Most people are familiar with an andiron, some probably have a pair in their fireplace right now. But before there were andirons, there were “firedogs.”
Firedogs have been found in Switzerland dating back as far as 900-800 BC. Firedogs and andirons are two horizontal bars used to hold logs above the hearth in order to improve air circulation for better burning. They typically stand upon short legs and are usually connected with an upright guard. Firedogs are made of metal or ceramic. Unlike andirons, which reached their greatest artistic development under Louis XIV of France, firedogs have little or no ornamentation. Today there also seems to be a regional distinction in the United States when they are referred to as an “andiron” or “firedog.” Andiron was once Northern, contrasting with the Southern firedog.

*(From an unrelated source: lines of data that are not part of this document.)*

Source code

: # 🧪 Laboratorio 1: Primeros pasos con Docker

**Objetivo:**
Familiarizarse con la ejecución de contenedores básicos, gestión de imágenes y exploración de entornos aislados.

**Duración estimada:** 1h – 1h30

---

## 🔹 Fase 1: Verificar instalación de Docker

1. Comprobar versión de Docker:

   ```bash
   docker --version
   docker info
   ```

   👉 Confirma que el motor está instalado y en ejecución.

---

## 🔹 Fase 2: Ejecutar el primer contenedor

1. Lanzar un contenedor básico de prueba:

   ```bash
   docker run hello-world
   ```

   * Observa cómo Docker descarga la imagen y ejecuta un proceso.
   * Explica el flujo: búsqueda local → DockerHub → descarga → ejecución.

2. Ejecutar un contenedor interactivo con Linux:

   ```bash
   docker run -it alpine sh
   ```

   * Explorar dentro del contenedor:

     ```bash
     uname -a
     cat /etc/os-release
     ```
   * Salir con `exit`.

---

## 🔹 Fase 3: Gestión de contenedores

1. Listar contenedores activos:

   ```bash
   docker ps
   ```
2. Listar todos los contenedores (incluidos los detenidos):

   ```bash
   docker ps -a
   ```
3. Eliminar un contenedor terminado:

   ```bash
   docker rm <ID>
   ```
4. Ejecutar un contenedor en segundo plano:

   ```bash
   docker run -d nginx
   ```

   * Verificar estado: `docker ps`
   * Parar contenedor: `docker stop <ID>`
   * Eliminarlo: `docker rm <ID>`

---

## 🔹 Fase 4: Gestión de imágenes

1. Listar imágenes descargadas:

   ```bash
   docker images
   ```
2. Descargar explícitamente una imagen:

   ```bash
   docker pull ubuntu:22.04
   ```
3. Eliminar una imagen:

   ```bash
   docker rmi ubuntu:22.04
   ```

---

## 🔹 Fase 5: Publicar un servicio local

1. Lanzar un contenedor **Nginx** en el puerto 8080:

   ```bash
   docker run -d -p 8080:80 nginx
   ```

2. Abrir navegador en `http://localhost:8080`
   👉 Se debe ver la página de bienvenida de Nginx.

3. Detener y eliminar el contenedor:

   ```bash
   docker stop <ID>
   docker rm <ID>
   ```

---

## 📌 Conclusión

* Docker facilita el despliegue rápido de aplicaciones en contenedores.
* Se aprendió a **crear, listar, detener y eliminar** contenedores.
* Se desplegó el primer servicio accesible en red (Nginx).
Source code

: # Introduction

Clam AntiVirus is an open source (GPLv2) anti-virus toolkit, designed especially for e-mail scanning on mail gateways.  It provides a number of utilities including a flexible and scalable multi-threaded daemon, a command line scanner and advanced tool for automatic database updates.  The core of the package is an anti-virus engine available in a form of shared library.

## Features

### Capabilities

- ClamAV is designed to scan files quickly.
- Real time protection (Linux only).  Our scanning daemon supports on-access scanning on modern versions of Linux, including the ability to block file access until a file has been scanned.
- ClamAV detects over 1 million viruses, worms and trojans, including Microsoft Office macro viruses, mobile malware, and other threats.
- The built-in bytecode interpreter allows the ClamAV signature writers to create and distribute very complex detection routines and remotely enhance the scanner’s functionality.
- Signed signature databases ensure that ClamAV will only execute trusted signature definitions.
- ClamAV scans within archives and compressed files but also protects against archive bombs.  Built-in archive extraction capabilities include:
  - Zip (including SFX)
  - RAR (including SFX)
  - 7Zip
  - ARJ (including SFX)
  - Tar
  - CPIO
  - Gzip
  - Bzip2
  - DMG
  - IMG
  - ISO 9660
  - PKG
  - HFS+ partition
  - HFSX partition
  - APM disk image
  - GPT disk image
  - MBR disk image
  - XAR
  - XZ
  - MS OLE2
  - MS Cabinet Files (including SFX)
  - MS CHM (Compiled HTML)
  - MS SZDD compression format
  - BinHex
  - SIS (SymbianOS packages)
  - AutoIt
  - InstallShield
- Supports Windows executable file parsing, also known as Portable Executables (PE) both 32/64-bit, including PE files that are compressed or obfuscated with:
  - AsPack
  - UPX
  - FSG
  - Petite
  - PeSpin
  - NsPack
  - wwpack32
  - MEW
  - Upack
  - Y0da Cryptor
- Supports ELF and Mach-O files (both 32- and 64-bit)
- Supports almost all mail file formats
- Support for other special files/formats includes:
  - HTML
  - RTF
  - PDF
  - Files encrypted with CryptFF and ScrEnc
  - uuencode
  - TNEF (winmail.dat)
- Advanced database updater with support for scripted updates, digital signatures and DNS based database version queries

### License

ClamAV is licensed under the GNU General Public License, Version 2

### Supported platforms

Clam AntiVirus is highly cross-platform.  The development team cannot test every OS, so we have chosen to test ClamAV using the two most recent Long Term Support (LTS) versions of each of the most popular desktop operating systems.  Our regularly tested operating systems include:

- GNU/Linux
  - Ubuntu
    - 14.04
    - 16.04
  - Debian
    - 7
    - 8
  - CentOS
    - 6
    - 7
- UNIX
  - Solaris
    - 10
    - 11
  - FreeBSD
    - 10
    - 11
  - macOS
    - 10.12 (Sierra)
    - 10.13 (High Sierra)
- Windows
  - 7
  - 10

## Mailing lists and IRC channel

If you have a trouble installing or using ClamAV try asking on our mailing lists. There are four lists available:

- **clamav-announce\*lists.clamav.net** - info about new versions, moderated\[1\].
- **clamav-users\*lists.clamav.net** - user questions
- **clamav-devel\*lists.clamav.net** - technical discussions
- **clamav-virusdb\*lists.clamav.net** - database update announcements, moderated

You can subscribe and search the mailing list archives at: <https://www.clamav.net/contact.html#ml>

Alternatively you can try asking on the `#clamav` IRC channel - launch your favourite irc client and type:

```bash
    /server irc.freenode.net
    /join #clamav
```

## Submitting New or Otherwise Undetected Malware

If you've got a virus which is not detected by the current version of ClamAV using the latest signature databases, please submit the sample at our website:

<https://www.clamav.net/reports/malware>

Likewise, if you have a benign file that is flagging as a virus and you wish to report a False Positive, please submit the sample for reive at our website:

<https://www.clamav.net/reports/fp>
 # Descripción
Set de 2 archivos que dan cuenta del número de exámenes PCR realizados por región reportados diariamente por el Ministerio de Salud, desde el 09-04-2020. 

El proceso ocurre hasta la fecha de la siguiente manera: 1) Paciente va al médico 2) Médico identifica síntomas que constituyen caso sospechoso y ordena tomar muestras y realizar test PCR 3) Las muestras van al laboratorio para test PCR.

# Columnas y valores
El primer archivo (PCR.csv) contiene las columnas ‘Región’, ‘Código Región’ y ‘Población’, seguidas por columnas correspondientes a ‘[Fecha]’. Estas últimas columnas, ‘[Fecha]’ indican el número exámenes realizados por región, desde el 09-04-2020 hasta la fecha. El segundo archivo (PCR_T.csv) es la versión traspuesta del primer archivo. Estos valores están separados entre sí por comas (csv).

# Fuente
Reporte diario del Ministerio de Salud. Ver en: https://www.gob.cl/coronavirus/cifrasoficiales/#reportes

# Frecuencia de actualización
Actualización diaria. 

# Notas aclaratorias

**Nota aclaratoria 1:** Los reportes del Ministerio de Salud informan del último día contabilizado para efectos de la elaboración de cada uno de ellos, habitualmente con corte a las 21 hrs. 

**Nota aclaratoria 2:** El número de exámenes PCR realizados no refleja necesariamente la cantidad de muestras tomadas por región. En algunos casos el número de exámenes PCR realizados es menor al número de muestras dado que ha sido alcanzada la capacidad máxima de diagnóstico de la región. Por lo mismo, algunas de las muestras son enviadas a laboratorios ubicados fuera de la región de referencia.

Firedog remains limited to the Southern region, but andiron is now in use everywhere.
The soon-to-open History Center for Aransas County will house a pair of firedogs, which were graciously donated by Dan Agler. They were handmade in 1875 by a local blacksmith for Simon Sorenson’s new home which was located on Water Street in Rockport. Watch for the opening of the Bruhl-Paul-Johnson home (the History Center for Aransas County) after the first of the year, and come see the firedogs and many other interesting relics and artifacts relating to Aransas County.